NAFTA has improved the country’s future prospects in the field of investment and trade by making the rules and procedures strict throughout the entire continent.

CONCLUSION

NAFTA’s aim is built on lowering the tariffs, which are imposed on most of the goods that are being traded among all the three countries, the United States, Canada and the Mexico and gradually eliminating them.

While The United States, Canada and Mexico experienced a trend for a net trade creation, NAFTA drastically improved and also amplified the bilateral trade flow in between Canada – United States and Mexico – United States.

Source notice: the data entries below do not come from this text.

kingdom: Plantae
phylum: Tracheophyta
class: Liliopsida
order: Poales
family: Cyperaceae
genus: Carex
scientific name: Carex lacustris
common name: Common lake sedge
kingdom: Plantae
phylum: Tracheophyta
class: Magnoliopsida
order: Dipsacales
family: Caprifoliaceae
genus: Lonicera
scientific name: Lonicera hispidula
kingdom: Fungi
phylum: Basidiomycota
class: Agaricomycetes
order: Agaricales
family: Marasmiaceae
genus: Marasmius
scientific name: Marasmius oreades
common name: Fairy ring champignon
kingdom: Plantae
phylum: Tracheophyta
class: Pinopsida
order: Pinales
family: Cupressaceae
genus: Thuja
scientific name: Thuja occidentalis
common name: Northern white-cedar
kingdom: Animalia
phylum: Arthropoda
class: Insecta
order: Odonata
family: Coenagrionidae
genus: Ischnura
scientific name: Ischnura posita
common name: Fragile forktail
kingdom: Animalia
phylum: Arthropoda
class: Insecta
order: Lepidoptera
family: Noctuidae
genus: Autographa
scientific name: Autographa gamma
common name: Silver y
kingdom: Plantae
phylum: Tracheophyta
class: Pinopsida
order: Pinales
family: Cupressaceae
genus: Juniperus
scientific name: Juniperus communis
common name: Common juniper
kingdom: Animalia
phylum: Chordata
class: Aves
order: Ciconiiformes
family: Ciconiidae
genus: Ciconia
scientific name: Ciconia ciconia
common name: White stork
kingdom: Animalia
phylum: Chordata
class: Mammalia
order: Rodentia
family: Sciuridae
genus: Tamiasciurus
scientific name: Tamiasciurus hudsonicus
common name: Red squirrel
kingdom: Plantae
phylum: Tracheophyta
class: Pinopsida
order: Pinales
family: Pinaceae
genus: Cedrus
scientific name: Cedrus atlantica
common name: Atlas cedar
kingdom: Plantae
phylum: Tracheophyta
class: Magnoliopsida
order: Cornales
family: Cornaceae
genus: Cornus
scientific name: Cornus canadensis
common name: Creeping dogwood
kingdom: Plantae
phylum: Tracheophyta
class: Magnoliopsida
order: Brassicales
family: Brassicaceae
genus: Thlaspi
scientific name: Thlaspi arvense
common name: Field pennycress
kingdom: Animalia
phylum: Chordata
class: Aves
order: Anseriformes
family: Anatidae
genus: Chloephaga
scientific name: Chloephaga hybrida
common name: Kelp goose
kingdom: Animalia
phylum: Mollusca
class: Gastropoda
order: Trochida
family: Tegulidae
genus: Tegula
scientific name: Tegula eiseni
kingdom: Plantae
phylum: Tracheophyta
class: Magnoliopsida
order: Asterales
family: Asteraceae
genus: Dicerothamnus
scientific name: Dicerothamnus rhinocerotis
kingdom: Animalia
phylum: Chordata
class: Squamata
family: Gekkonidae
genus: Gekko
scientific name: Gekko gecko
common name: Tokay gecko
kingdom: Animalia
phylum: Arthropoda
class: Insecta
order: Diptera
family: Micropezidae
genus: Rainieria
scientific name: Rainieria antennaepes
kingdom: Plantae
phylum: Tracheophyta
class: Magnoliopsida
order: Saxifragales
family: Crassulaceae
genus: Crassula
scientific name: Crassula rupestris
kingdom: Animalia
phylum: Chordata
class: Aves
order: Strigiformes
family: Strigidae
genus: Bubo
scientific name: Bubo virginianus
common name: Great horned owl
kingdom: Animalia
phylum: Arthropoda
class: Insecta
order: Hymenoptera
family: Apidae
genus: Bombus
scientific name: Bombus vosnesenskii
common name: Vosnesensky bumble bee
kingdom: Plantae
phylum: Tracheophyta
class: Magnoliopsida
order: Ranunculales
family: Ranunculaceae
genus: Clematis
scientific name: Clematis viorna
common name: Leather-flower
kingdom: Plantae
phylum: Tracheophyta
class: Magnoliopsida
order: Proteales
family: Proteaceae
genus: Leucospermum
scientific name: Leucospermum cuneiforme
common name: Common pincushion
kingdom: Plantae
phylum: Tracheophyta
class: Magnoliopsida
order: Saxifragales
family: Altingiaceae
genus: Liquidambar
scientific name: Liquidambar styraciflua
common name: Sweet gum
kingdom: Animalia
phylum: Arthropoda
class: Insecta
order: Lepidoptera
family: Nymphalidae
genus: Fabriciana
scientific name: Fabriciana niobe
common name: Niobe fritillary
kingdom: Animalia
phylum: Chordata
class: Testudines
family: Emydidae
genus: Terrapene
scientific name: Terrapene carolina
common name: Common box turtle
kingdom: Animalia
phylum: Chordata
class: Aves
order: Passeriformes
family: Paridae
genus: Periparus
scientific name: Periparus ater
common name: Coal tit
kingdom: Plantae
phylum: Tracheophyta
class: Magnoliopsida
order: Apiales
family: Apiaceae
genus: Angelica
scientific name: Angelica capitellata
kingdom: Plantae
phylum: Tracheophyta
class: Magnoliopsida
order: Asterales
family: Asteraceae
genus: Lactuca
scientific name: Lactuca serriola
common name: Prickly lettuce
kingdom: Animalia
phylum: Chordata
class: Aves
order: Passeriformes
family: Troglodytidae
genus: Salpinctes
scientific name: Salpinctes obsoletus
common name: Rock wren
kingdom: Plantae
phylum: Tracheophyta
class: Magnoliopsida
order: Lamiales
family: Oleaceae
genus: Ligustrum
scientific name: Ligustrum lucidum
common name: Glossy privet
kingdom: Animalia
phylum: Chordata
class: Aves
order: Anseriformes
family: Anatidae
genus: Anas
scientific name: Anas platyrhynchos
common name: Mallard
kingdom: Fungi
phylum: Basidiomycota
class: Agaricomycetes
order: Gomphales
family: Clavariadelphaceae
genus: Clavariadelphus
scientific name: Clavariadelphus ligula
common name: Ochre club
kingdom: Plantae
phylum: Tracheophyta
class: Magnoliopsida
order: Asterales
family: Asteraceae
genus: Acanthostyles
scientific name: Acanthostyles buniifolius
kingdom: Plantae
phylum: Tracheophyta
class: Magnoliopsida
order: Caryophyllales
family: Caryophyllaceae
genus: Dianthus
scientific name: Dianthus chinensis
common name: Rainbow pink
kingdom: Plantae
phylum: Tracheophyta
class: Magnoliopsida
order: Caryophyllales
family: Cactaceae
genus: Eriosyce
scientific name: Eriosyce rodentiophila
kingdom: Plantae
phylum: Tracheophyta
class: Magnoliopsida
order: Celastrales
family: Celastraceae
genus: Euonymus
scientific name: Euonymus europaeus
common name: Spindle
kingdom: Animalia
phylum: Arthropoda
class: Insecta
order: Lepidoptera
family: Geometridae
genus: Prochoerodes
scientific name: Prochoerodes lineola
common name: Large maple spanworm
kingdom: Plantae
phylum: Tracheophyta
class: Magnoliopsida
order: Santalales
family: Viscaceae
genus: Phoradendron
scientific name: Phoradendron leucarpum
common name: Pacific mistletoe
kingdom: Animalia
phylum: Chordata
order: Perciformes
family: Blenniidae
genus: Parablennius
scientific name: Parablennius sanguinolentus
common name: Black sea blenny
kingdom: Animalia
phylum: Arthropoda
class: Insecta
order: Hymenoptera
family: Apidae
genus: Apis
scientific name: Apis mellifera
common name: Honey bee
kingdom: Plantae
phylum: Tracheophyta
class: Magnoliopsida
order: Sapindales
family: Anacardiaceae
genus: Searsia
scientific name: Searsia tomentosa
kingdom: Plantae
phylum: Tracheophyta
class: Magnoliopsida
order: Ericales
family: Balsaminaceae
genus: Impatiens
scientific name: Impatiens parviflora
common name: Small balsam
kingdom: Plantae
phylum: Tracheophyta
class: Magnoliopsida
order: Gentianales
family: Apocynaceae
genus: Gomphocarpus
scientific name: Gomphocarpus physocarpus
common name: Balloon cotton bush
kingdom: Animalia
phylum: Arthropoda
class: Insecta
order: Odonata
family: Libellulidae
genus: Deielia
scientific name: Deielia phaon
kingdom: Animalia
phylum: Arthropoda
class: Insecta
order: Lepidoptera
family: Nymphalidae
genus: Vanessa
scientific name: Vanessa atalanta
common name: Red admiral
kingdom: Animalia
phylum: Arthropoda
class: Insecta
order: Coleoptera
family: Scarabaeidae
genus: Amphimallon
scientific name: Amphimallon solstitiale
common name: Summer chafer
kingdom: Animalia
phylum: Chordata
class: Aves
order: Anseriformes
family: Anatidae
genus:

Due to the small share of trade to its larger economy, the impact of NAFTA on United States’ GDP (Gross Domestic Product) appeared insignificant. On the other hand, NAFTA’s impact on Canada’s GDP was high due to larger role played by the country in trade, especially with the other members of the NAFTA and thus Canada’s economy was improved.

The Presidential elections of the United States 2008 brought in consideration on the talks of the North American Free Trade Agreement (NAFTA) the tri trade block uniting the three countries namely the United States, Canada and Mexico.

Since the accomplishment of NAFTA, the trade relations among the three countries have broadened and all the three countries have also grown in their economic level, Canada in its fastest average rate and Mexico at the slowest rate.